Mobile money would transform even more lives in poor countries if regulators got out of the way
IN 2007 Safaricom, the biggest mobile operator in Kenya, launched M-PESA, a service that allows money to be sent and received using mobile phones. It has since signed up 15m users, is used by 70% of the adult population and has become central to the economy: around 25% of Kenya’s GNP flows through it.
Similar schemes have had some success elsewhere. More than 120 mobile operators now offer mobile-money services of various kinds, and another 90 will soon join them. There has been a particular push in east Africa.

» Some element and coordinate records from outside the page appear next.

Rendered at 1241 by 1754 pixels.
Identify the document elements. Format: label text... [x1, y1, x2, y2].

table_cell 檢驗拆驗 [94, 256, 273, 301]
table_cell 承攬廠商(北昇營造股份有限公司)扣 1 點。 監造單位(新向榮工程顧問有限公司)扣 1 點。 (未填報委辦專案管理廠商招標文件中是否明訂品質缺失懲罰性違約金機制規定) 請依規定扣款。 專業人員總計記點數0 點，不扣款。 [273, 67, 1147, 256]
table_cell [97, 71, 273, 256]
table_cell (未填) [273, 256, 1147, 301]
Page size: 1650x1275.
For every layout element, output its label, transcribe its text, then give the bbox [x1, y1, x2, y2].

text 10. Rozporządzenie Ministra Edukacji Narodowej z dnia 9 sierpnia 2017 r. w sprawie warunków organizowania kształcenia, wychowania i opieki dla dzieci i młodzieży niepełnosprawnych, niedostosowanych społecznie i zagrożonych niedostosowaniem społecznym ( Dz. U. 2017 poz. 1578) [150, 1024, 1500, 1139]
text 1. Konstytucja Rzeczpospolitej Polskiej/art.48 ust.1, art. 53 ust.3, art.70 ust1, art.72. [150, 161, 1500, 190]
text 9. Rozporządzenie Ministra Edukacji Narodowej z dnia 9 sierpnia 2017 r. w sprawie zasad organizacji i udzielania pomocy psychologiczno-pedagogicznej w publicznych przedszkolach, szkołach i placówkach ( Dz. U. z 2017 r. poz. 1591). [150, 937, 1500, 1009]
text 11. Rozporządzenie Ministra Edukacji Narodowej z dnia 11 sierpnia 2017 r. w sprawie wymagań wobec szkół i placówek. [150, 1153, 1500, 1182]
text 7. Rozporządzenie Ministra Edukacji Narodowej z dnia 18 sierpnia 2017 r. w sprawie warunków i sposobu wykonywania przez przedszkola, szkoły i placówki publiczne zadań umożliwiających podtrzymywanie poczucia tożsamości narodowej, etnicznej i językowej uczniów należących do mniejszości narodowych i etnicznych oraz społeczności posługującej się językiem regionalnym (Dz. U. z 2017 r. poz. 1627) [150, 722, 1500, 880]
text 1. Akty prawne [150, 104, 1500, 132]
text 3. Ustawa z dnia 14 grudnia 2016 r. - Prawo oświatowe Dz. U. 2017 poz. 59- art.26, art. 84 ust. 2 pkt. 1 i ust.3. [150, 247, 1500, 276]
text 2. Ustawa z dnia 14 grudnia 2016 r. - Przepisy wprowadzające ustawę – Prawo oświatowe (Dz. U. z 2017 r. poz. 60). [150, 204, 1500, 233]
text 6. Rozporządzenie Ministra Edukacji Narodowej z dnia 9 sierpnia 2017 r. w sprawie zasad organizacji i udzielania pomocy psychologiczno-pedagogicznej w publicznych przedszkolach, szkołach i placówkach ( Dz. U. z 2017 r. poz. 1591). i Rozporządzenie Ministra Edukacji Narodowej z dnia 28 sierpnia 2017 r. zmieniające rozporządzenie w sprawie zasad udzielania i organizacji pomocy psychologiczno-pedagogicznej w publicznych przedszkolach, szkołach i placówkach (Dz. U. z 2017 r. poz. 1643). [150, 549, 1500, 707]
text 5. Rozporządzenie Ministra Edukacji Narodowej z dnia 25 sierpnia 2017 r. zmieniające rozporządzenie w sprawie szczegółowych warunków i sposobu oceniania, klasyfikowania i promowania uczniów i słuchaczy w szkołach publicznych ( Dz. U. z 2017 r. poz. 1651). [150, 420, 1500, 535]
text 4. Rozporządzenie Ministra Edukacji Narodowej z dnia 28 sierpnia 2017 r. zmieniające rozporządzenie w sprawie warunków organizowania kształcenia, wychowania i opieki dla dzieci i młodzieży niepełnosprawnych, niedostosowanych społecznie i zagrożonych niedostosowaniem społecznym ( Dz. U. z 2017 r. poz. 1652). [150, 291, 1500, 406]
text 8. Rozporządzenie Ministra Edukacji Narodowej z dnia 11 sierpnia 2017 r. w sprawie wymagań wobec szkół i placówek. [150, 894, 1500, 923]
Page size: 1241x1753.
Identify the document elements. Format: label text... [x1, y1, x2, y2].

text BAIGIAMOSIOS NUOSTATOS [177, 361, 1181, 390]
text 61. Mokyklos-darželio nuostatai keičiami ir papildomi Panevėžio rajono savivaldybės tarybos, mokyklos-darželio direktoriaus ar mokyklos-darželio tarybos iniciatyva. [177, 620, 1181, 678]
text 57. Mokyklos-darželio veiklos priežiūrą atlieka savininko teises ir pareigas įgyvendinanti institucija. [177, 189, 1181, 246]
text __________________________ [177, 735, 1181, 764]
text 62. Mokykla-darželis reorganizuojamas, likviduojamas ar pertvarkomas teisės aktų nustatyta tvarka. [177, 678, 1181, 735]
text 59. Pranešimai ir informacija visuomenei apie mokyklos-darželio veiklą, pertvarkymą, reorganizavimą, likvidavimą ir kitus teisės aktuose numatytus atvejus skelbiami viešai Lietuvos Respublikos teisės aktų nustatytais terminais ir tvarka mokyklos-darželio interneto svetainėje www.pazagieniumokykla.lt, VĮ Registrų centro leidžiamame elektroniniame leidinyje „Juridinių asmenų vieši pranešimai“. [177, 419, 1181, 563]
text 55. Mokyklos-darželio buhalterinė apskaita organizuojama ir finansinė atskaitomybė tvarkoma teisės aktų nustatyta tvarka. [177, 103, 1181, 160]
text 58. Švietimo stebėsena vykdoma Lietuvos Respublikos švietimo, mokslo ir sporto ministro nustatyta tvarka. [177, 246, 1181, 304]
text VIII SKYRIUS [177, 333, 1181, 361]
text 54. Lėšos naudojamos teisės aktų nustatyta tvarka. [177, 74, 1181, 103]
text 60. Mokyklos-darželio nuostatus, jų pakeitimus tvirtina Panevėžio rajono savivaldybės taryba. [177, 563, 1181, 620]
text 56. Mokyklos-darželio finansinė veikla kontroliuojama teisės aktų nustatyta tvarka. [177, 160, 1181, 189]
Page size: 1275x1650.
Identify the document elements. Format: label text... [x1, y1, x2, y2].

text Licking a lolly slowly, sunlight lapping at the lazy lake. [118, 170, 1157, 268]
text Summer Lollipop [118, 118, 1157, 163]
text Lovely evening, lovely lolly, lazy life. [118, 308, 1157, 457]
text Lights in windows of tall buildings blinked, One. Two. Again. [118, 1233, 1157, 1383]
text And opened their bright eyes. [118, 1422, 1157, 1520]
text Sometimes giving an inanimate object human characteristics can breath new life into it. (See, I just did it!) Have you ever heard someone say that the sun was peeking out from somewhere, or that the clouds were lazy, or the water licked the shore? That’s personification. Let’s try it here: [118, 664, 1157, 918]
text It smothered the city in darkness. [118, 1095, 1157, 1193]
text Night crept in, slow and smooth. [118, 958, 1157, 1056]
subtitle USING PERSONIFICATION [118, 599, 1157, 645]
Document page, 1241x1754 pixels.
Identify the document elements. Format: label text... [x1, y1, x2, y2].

Yet in many poor countries where mobile money should be flourishing, it isn’t.
A bank in your pocket
Mobile-money services are especially useful in developing countries. A worker in the city can send money to his family in the village without having to waste a day travelling on a rickety bus. Indeed, he can pay his family’s household bills directly from his phone. It is safer too: nobody wants to carry wads of currency on public transport.
Mobile money also gives its users—many of whom are poor and have no access to banks—a way to save small amounts of money. A World Bank report found that M-PESA users are a third more likely to have some savings than their peers. Mobile transactions are more traceable than cash, making it harder for corrupt officials to embezzle undetected. And lately Kenya has discovered a further benefit: the success of M-PESA has provided the foundation for a group of start-ups in Nairobi that are building new products and services on top of it (see article).
However Kenya’s success has yet to be replicated much elsewhere. More than half of all the world’s mobile-money transactions are handled by Safaricom. Mobile money is popular in one or two chaotic countries, such as Sudan and Somalia, but barely used in most places where it could do immense good, including India and China.